Letters to a Young Poet is a collection of ten letters written by Bohemian-Austrian poet Rainer Maria Rilke to Franz Xaver Kappus, a young officer cadet at the Theresian Military Academy in Wiener Neustadt. Over the course of ten beautiful letters, Rilke advises Kappus on how a poet should feel, love, and seek truth.
What follows are some excerpts I paraphrase from his letters, for anyone (like me) who’s learning to love the questions more than the answers…
“You are looking outward, and that above all you should not do now. Nobody can counsel and help you, nobody. There is only one single way. Go into yourself. For the creator must be a world for himself and find everything in himself and in nature to whom he has attached himself.”
“Be patient toward all that is unsolved in your heart and try to love the questions themselves, like locked rooms and like books that are now written in a very foreign tongue. Do not now seek the answers, which cannot be given you because you would not be able to live them. And the point is, to live everything. Live the questions now.

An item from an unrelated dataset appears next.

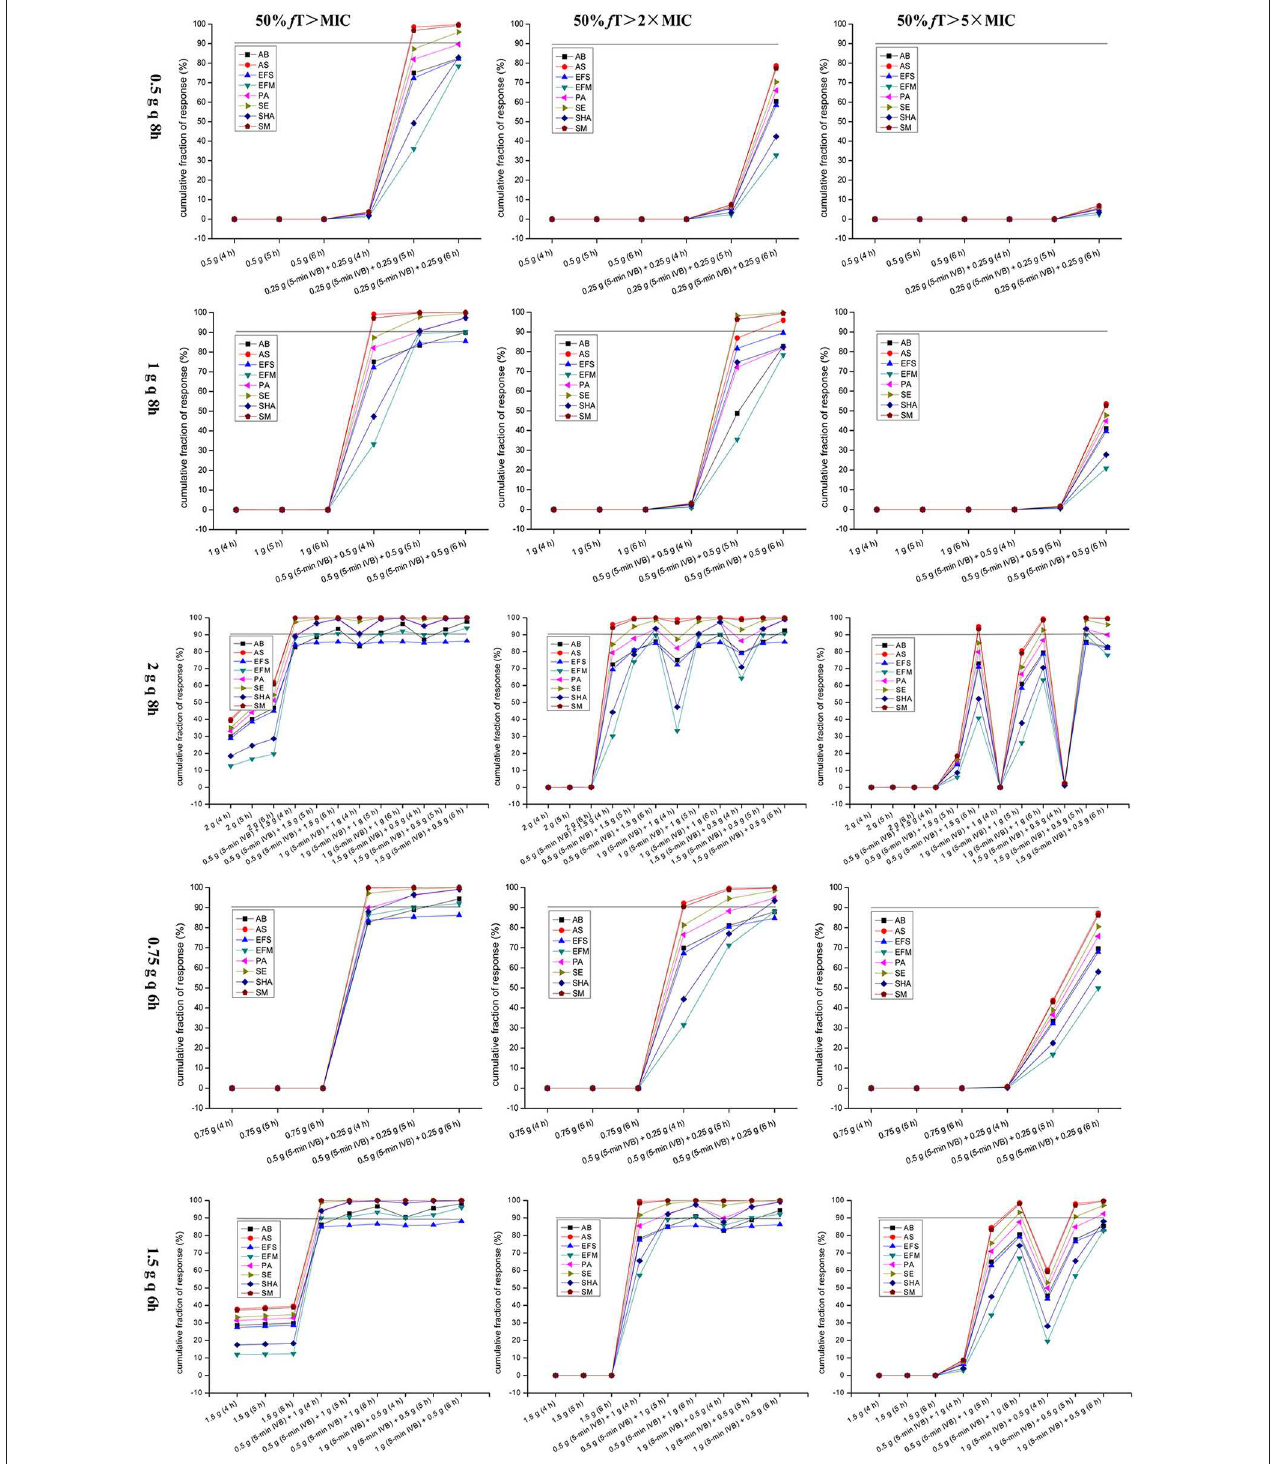
FIGURE 3 | CFRs of achieving 50% f T > MIC, 50% f T > 2 × MIC, and 50% f T > 5 × MIC for meropenem with various dosage regimens simulated for the targeted bacteria populations with pooled MIC distributions between 16 and 512 mg/L. AB, Acinetobacter baumannii ; AS, Acinetobacter spp.; EFS, Enterococcus faecalis ; EFM, Enterococcus faecium ; PA, Pseudomonas aeruginosa ; SE, Staphylococcus epidermidis ; SHA, Staphylococcus haemolyticus ; SM, Stenotrophomonas maltophilia ; 50% f T > MIC, 50% of the dosing interval during which free drug concentrations remain above the MIC; 50% f T > 2 × MIC, 50% of the dosing interval during which free drug concentrations remain above the MIC by two-fold; 50% f T > 5 × MIC, 50% of the dosing interval during which free drug concentrations remain above the MIC by five-fold.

Perhaps you will then gradually, without noticing it, live along some distant day into the answer.”
“We know little, but that we must trust in what is difficult is a certainty that will never abandon us; it is good to be solitary, for solitude is difficult; that something is difficult must be one more reason for us to do it.”
“All our sadnesses are moments of tension, that we find paralyzing because we no longer hear our astonished emotions living… We are alone with this alien thing… We stand in the midst of a transition where we cannot remain standing. We could easily be made to believe that nothing happened, and yet we have changed, as a house that a guest has entered changes. This is why it is so important to be solitary and attentive when one is sad: because the seemingly uneventful and stark moment when our future steps into us is so much closer to life than that other noisy and fortuitous point of time when it happens to us as if from outside. The still, open and patient we are in our moment of sadness, so much deeper does the new presence enter us, and so much more will it be our destiny. It has always belonged to us – we will learn to realize that which we call destiny goes forth from within people, not from without them.”
“The future stands firm, but we move in infinite space.”
“Always the wish that you may find patience enough in yourself to endure, and simplicity enough to believe; that you may acquire more and more confidence in what is difficult, and in your solitude among others. And as for the rest, let life happen to you. Believe me: life is right, always.”